**Your objective:** Please copy each line from the entries that contains the string "architecture".

Segment Start: Exercise materials

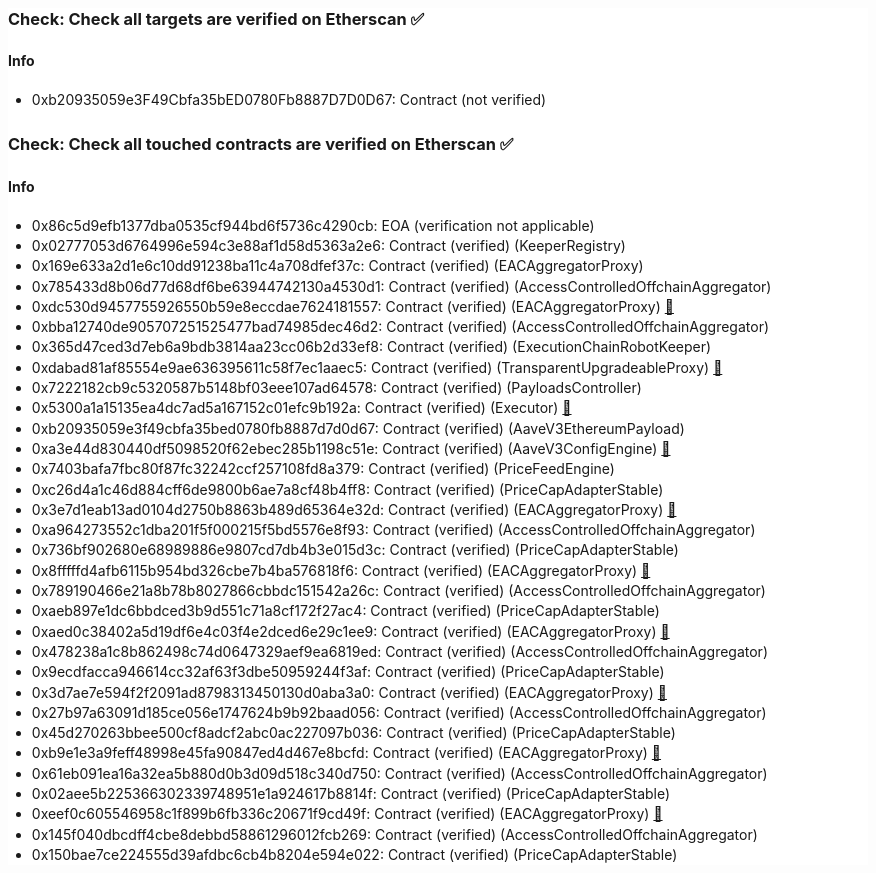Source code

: ### Check: Check all targets are verified on Etherscan :white_check_mark:

#### Info

- 0xb20935059e3F49Cbfa35bED0780Fb8887D7D0D67: Contract (not verified) 

### Check: Check all touched contracts are verified on Etherscan :white_check_mark:

#### Info

- 0x86c5d9efb1377dba0535cf944bd6f5736c4290cb: EOA (verification not applicable)
- 0x02777053d6764996e594c3e88af1d58d5363a2e6: Contract (verified) (KeeperRegistry) 
- 0x169e633a2d1e6c10dd91238ba11c4a708dfef37c: Contract (verified) (EACAggregatorProxy) 
- 0x785433d8b06d77d68df6be63944742130a4530d1: Contract (verified) (AccessControlledOffchainAggregator) 
- 0xdc530d9457755926550b59e8eccdae7624181557: Contract (verified) (EACAggregatorProxy) [:ghost:](https://github.com/bgd-labs/aave-address-book "AaveV2Ethereum.ASSETS.LINK.ORACLE")
- 0xbba12740de905707251525477bad74985dec46d2: Contract (verified) (AccessControlledOffchainAggregator) 
- 0x365d47ced3d7eb6a9bdb3814aa23cc06b2d33ef8: Contract (verified) (ExecutionChainRobotKeeper) 
- 0xdabad81af85554e9ae636395611c58f7ec1aaec5: Contract (verified) (TransparentUpgradeableProxy) [:ghost:](https://github.com/bgd-labs/aave-address-book "GovernanceV3Ethereum.PAYLOADS_CONTROLLER")
- 0x7222182cb9c5320587b5148bf03eee107ad64578: Contract (verified) (PayloadsController) 
- 0x5300a1a15135ea4dc7ad5a167152c01efc9b192a: Contract (verified) (Executor) [:ghost:](https://github.com/bgd-labs/aave-address-book "AaveV2Ethereum.POOL_ADMIN, AaveV2EthereumAMM.POOL_ADMIN, AaveV3Ethereum.ACL_ADMIN, GovernanceV3Ethereum.EXECUTOR_LVL_1")
- 0xb20935059e3f49cbfa35bed0780fb8887d7d0d67: Contract (verified) (AaveV3EthereumPayload) 
- 0xa3e44d830440df5098520f62ebec285b1198c51e: Contract (verified) (AaveV3ConfigEngine) [:ghost:](https://github.com/bgd-labs/aave-address-book "AaveV3Ethereum.CONFIG_ENGINE")
- 0x7403bafa7fbc80f87fc32242ccf257108fd8a379: Contract (verified) (PriceFeedEngine) 
- 0xc26d4a1c46d884cff6de9800b6ae7a8cf48b4ff8: Contract (verified) (PriceCapAdapterStable) 
- 0x3e7d1eab13ad0104d2750b8863b489d65364e32d: Contract (verified) (EACAggregatorProxy) [:ghost:](https://github.com/bgd-labs/aave-address-book "AaveV3Ethereum.ASSETS.USDT.ORACLE")
- 0xa964273552c1dba201f5f000215f5bd5576e8f93: Contract (verified) (AccessControlledOffchainAggregator) 
- 0x736bf902680e68989886e9807cd7db4b3e015d3c: Contract (verified) (PriceCapAdapterStable) 
- 0x8fffffd4afb6115b954bd326cbe7b4ba576818f6: Contract (verified) (EACAggregatorProxy) [:ghost:](https://github.com/bgd-labs/aave-address-book "AaveV3Ethereum.ASSETS.USDC.ORACLE")
- 0x789190466e21a8b78b8027866cbbdc151542a26c: Contract (verified) (AccessControlledOffchainAggregator) 
- 0xaeb897e1dc6bbdced3b9d551c71a8cf172f27ac4: Contract (verified) (PriceCapAdapterStable) 
- 0xaed0c38402a5d19df6e4c03f4e2dced6e29c1ee9: Contract (verified) (EACAggregatorProxy) [:ghost:](https://github.com/bgd-labs/aave-address-book "AaveV3Ethereum.ASSETS.DAI.ORACLE")
- 0x478238a1c8b862498c74d0647329aef9ea6819ed: Contract (verified) (AccessControlledOffchainAggregator) 
- 0x9ecdfacca946614cc32af63f3dbe50959244f3af: Contract (verified) (PriceCapAdapterStable) 
- 0x3d7ae7e594f2f2091ad8798313450130d0aba3a0: Contract (verified) (EACAggregatorProxy) [:ghost:](https://github.com/bgd-labs/aave-address-book "AaveV3Ethereum.ASSETS.LUSD.ORACLE")
- 0x27b97a63091d185ce056e1747624b9b92baad056: Contract (verified) (AccessControlledOffchainAggregator) 
- 0x45d270263bbee500cf8adcf2abc0ac227097b036: Contract (verified) (PriceCapAdapterStable) 
- 0xb9e1e3a9feff48998e45fa90847ed4d467e8bcfd: Contract (verified) (EACAggregatorProxy) [:ghost:](https://github.com/bgd-labs/aave-address-book "AaveV3Ethereum.ASSETS.FRAX.ORACLE")
- 0x61eb091ea16a32ea5b880d0b3d09d518c340d750: Contract (verified) (AccessControlledOffchainAggregator) 
- 0x02aee5b225366302339748951e1a924617b8814f: Contract (verified) (PriceCapAdapterStable) 
- 0xeef0c605546958c1f899b6fb336c20671f9cd49f: Contract (verified) (EACAggregatorProxy) [:ghost:](https://github.com/bgd-labs/aave-address-book "AaveV3Ethereum.ASSETS.crvUSD.ORACLE")
- 0x145f040dbcdff4cbe8debbd58861296012fcb269: Contract (verified) (AccessControlledOffchainAggregator) 
- 0x150bae7ce224555d39afdbc6cb4b8204e594e022: Contract (verified) (PriceCapAdapterStable) 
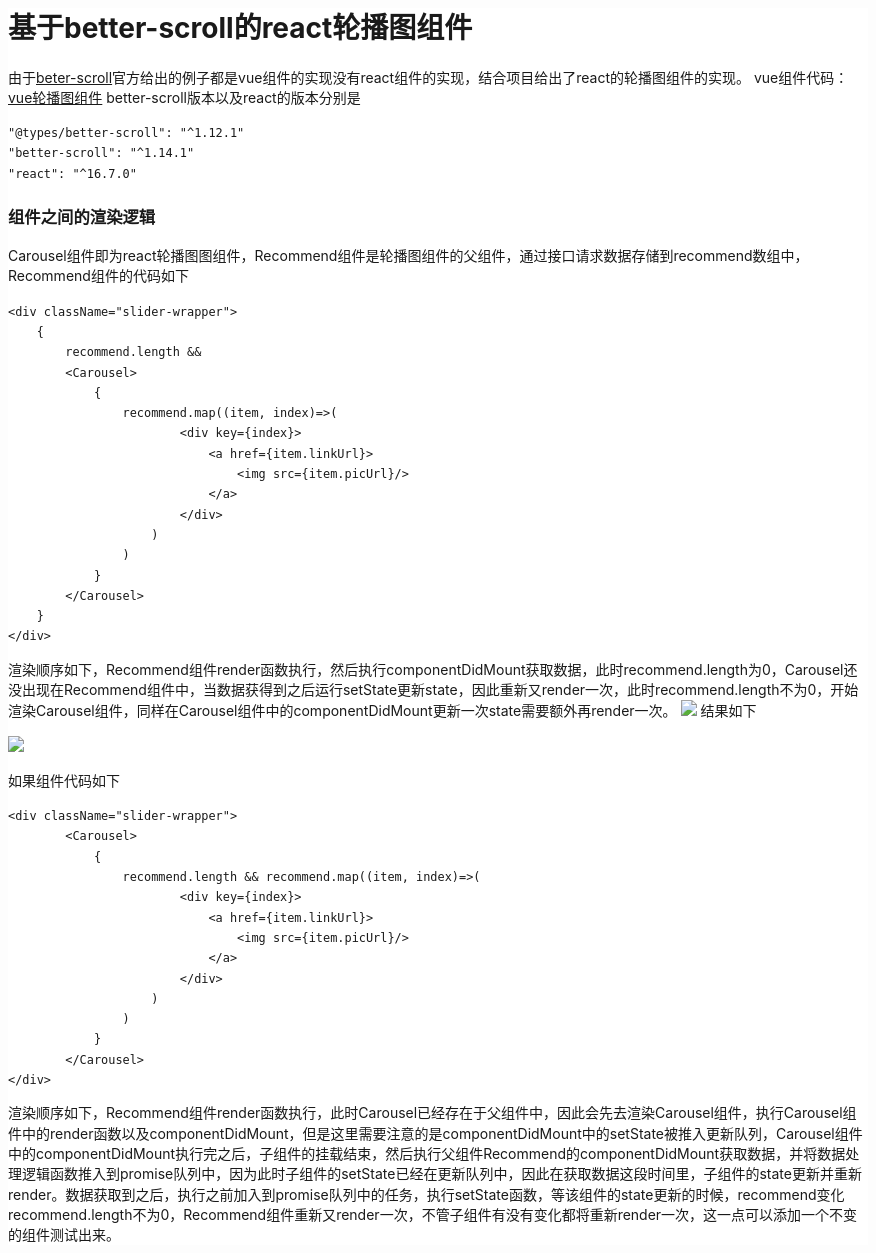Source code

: # 基于better-scroll的react轮播图组件 #

由于[beter-scroll](https://github.com/ustbhuangyi/better-scroll)官方给出的例子都是vue组件的实现没有react组件的实现，结合项目给出了react的轮播图组件的实现。
vue组件代码：[vue轮播图组件](https://github.com/ustbhuangyi/better-scroll/blob/master/example/components/slide/slide.vue)
better-scroll版本以及react的版本分别是

	"@types/better-scroll": "^1.12.1"
	"better-scroll": "^1.14.1"
	"react": "^16.7.0"

### 组件之间的渲染逻辑 ###
Carousel组件即为react轮播图图组件，Recommend组件是轮播图组件的父组件，通过接口请求数据存储到recommend数组中，Recommend组件的代码如下

    <div className="slider-wrapper">
        {
            recommend.length &&
            <Carousel>
                {
                    recommend.map((item, index)=>(
                            <div key={index}>
                                <a href={item.linkUrl}>
                                    <img src={item.picUrl}/>
                                </a>
                            </div>
                        )
                    )
                }
            </Carousel>
        }
    </div>
渲染顺序如下，Recommend组件render函数执行，然后执行componentDidMount获取数据，此时recommend.length为0，Carousel还没出现在Recommend组件中，当数据获得到之后运行setState更新state，因此重新又render一次，此时recommend.length不为0，开始渲染Carousel组件，同样在Carousel组件中的componentDidMount更新一次state需要额外再render一次。
![](https://t1.picb.cc/uploads/2019/01/31/VHv2dd.png)
结果如下

![](https://t1.picb.cc/uploads/2019/01/31/VHvgNu.png)

如果组件代码如下

    <div className="slider-wrapper">
            <Carousel>
                {
                    recommend.length && recommend.map((item, index)=>(
                            <div key={index}>
                                <a href={item.linkUrl}>
                                    <img src={item.picUrl}/>
                                </a>
                            </div>
                        )
                    )
                }
            </Carousel>
    </div>
渲染顺序如下，Recommend组件render函数执行，此时Carousel已经存在于父组件中，因此会先去渲染Carousel组件，执行Carousel组件中的render函数以及componentDidMount，但是这里需要注意的是componentDidMount中的setState被推入更新队列，Carousel组件中的componentDidMount执行完之后，子组件的挂载结束，然后执行父组件Recommend的componentDidMount获取数据，并将数据处理逻辑函数推入到promise队列中，因为此时子组件的setState已经在更新队列中，因此在获取数据这段时间里，子组件的state更新并重新render。数据获取到之后，执行之前加入到promise队列中的任务，执行setState函数，等该组件的state更新的时候，recommend变化recommend.length不为0，Recommend组件重新又render一次，不管子组件有没有变化都将重新render一次，这一点可以添加一个不变的组件测试出来。
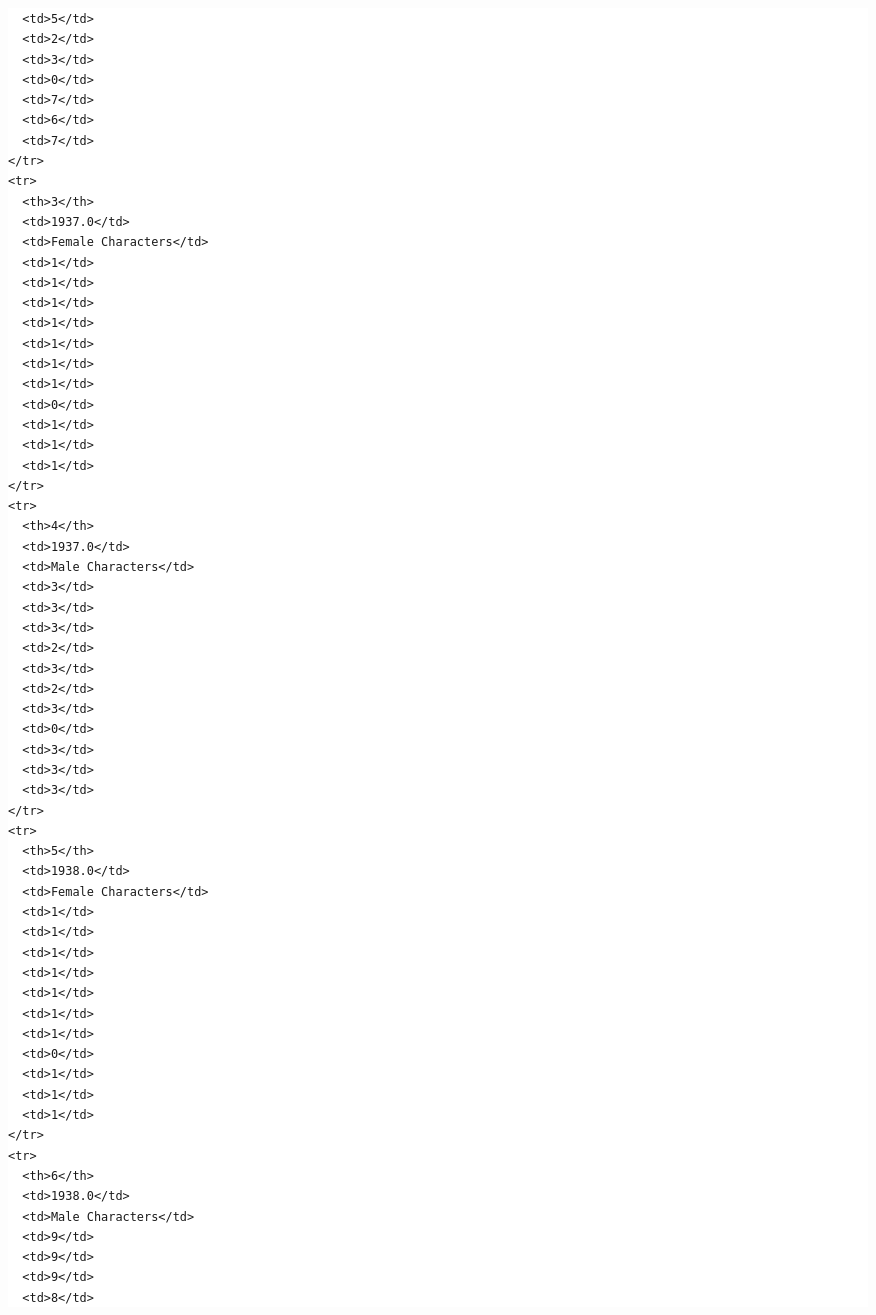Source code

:       <td>5</td>
      <td>2</td>
      <td>3</td>
      <td>0</td>
      <td>7</td>
      <td>6</td>
      <td>7</td>
    </tr>
    <tr>
      <th>3</th>
      <td>1937.0</td>
      <td>Female Characters</td>
      <td>1</td>
      <td>1</td>
      <td>1</td>
      <td>1</td>
      <td>1</td>
      <td>1</td>
      <td>1</td>
      <td>0</td>
      <td>1</td>
      <td>1</td>
      <td>1</td>
    </tr>
    <tr>
      <th>4</th>
      <td>1937.0</td>
      <td>Male Characters</td>
      <td>3</td>
      <td>3</td>
      <td>3</td>
      <td>2</td>
      <td>3</td>
      <td>2</td>
      <td>3</td>
      <td>0</td>
      <td>3</td>
      <td>3</td>
      <td>3</td>
    </tr>
    <tr>
      <th>5</th>
      <td>1938.0</td>
      <td>Female Characters</td>
      <td>1</td>
      <td>1</td>
      <td>1</td>
      <td>1</td>
      <td>1</td>
      <td>1</td>
      <td>1</td>
      <td>0</td>
      <td>1</td>
      <td>1</td>
      <td>1</td>
    </tr>
    <tr>
      <th>6</th>
      <td>1938.0</td>
      <td>Male Characters</td>
      <td>9</td>
      <td>9</td>
      <td>9</td>
      <td>8</td>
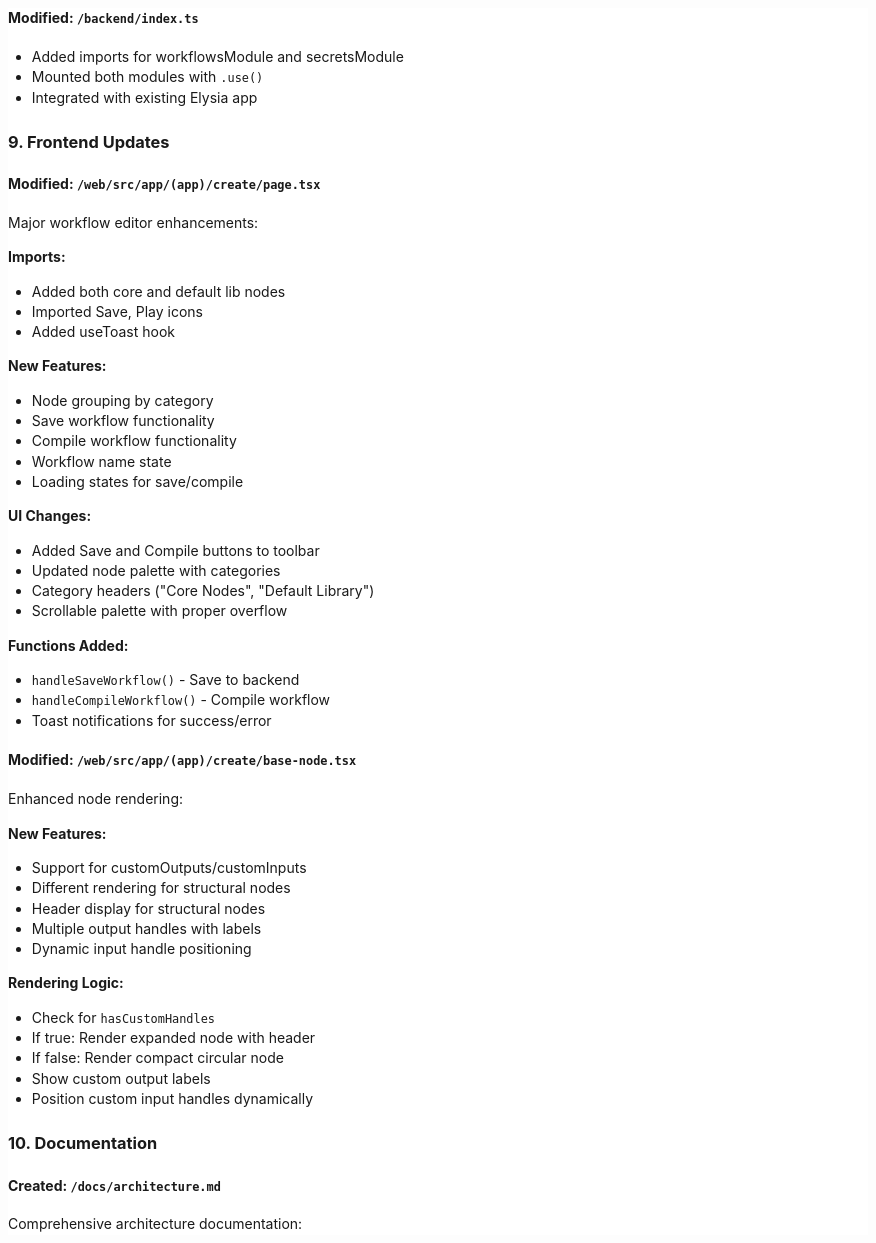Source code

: #### Modified: `/backend/index.ts`
- Added imports for workflowsModule and secretsModule
- Mounted both modules with `.use()`
- Integrated with existing Elysia app

### 9. Frontend Updates

#### Modified: `/web/src/app/(app)/create/page.tsx`
Major workflow editor enhancements:

**Imports:**
- Added both core and default lib nodes
- Imported Save, Play icons
- Added useToast hook

**New Features:**
- Node grouping by category
- Save workflow functionality
- Compile workflow functionality
- Workflow name state
- Loading states for save/compile

**UI Changes:**
- Added Save and Compile buttons to toolbar
- Updated node palette with categories
- Category headers ("Core Nodes", "Default Library")
- Scrollable palette with proper overflow

**Functions Added:**
- `handleSaveWorkflow()` - Save to backend
- `handleCompileWorkflow()` - Compile workflow
- Toast notifications for success/error

#### Modified: `/web/src/app/(app)/create/base-node.tsx`
Enhanced node rendering:

**New Features:**
- Support for customOutputs/customInputs
- Different rendering for structural nodes
- Header display for structural nodes
- Multiple output handles with labels
- Dynamic input handle positioning

**Rendering Logic:**
- Check for `hasCustomHandles`
- If true: Render expanded node with header
- If false: Render compact circular node
- Show custom output labels
- Position custom input handles dynamically

### 10. Documentation

#### Created: `/docs/architecture.md`
Comprehensive architecture documentation:
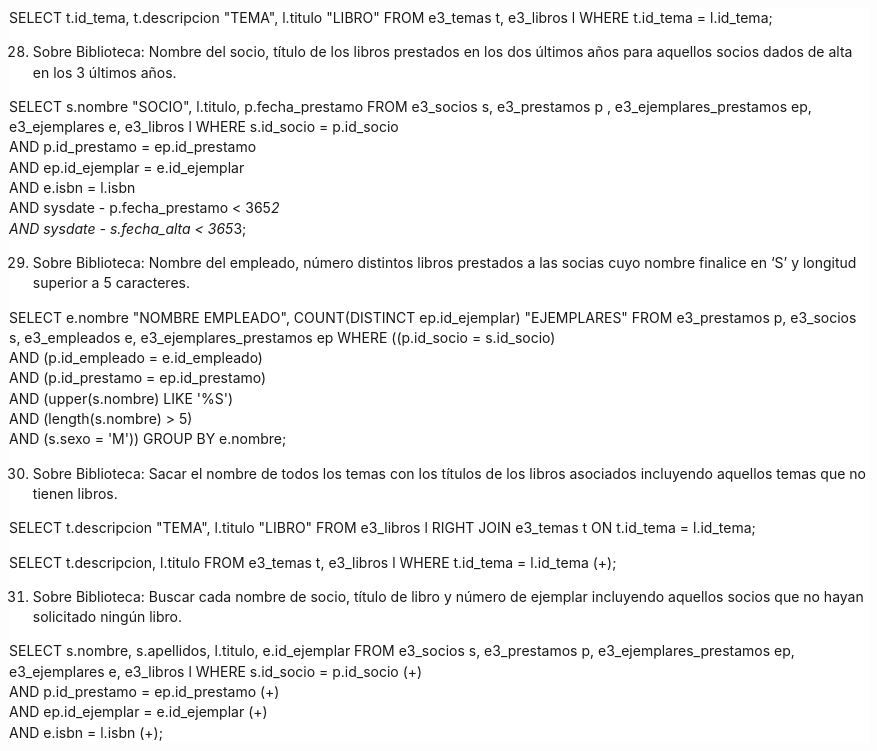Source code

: 
SELECT t.id_tema, t.descripcion "TEMA", l.titulo "LIBRO" 
FROM e3_temas t, e3_libros l 
WHERE t.id_tema = l.id_tema;	
	

28.	Sobre Biblioteca: Nombre del socio, título de los libros prestados en los dos últimos años para aquellos socios dados de alta en los 3 últimos años.


SELECT s.nombre "SOCIO", l.titulo, p.fecha_prestamo 
FROM e3_socios s, e3_prestamos p , e3_ejemplares_prestamos ep, e3_ejemplares e, e3_libros l 
WHERE s.id_socio = p.id_socio   
AND p.id_prestamo = ep.id_prestamo   
AND ep.id_ejemplar = e.id_ejemplar   
AND e.isbn = l.isbn   
AND sysdate - p.fecha_prestamo < 365*2   
AND sysdate - s.fecha_alta < 365*3;	


29.	Sobre Biblioteca: Nombre del empleado, número distintos libros prestados a las socias cuyo nombre finalice en ‘S’ y longitud superior a 5 caracteres.

SELECT e.nombre "NOMBRE EMPLEADO", COUNT(DISTINCT ep.id_ejemplar) "EJEMPLARES" 
FROM e3_prestamos p, e3_socios s, e3_empleados e, e3_ejemplares_prestamos ep 
WHERE ((p.id_socio = s.id_socio)    
AND (p.id_empleado = e.id_empleado)   
AND (p.id_prestamo = ep.id_prestamo)   
AND (upper(s.nombre) LIKE '%S')    
AND (length(s.nombre) > 5)   
AND (s.sexo = 'M')) 
GROUP BY e.nombre;
	

30.	Sobre Biblioteca: Sacar el nombre de todos los temas con los títulos de los libros asociados incluyendo aquellos temas que no tienen libros. 


SELECT t.descripcion "TEMA", l.titulo "LIBRO" 
FROM e3_libros l RIGHT JOIN e3_temas t 
ON t.id_tema = l.id_tema;		


SELECT t.descripcion, l.titulo 
FROM e3_temas t, e3_libros l 
WHERE t.id_tema = l.id_tema (+);


31.	Sobre Biblioteca: Buscar cada nombre de socio, título de libro y número de ejemplar incluyendo aquellos socios que no hayan solicitado ningún libro.


SELECT s.nombre, s.apellidos, l.titulo, e.id_ejemplar 
FROM e3_socios s, e3_prestamos p, e3_ejemplares_prestamos ep, e3_ejemplares e, e3_libros l 
WHERE s.id_socio = p.id_socio (+)  
 AND p.id_prestamo = ep.id_prestamo (+)  
 AND ep.id_ejemplar = e.id_ejemplar (+)  
 AND e.isbn = l.isbn (+);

Segment End: Exercise materials

**Reply:**
#### Created: `/docs/architecture.md`
Comprehensive architecture documentation:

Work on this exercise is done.